Furthermore I suspect that the AHG in Rakhigarhi is somehow underestimated in Shinde’s paper, since on Narasimhan’s PCA Rakhigarhi is closer to AASI type sources than what one would expect with a mere 27% AASI input.
I would expect the AASI ancestry in the models (when completely separated from Iran ancestry) to go up in the IVC samples, InPe samples and in modern south Asians as well when a proper group AASI sample is published.

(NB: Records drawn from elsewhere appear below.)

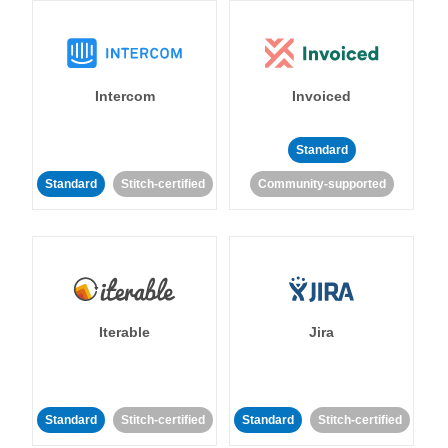
Intercom
Invoiced
Standard
Standard
Stitch-certified
Community-supported
Iterable
Jira
Standard
Stitch-certified
Standard
Stitch-certified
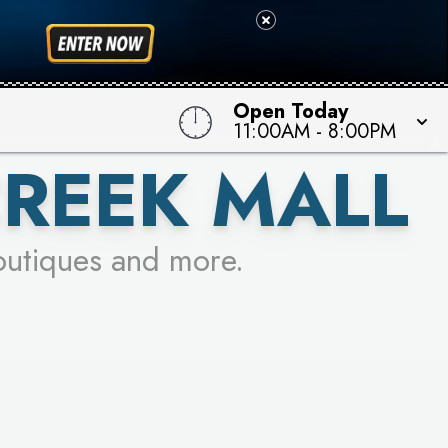
 TO WIN!
Open Today
11:00AM
-
8:00PM
CREEK MALL
outiques and more.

yeah steppe and iran HG related over and AASI under
Shouldn’t Tam Iyer 3 be Tam Iyer 2?
Hey, Razib
you think you can model me too? I took a dna-test too and i would like to see how i turn out as well.
What outgroups did you use? I hope it included geoksyur_en.
Also hope that allsnps was set to “YES”.
what p value cutoff was used?
Looking through the project members spreadsheet, it’s odd how West_East_Bengal_Brahmin_1 scores more Lithuanian than Bihari Babhan and the other Bengal Brahmins but scores much lower steppe on your qpAdm. Is this a reflection of a failure in the old model or some mislabeling on the qpAdm
Lithuanian??? They did not exist at the time of Aryans invasion/migration. When was the contact between them and people in today’s India?
Not to single you out Kann_Kodava_1, but that is fascinating how high your Indus Periphery versus how low your steppe ancestry and and your AASI is on the lower end as well. Kodavas in Kannada were always thought of as different from surrounding populations and it turns out they are the least steppe influence and the most Indus influenced, if your sample is represenative of other Kodavas. Razib, I wonder if they would make a good model of the IVC inhabitants, or at least the first IVC immigrants into south india?
Might also be a good opportunity to retire the mythos around them being related to greeks, or some other exogenous element. There may be an east to west AASI cline in peninsular india, with certain isolated populations in the western ghats representing the least admixture.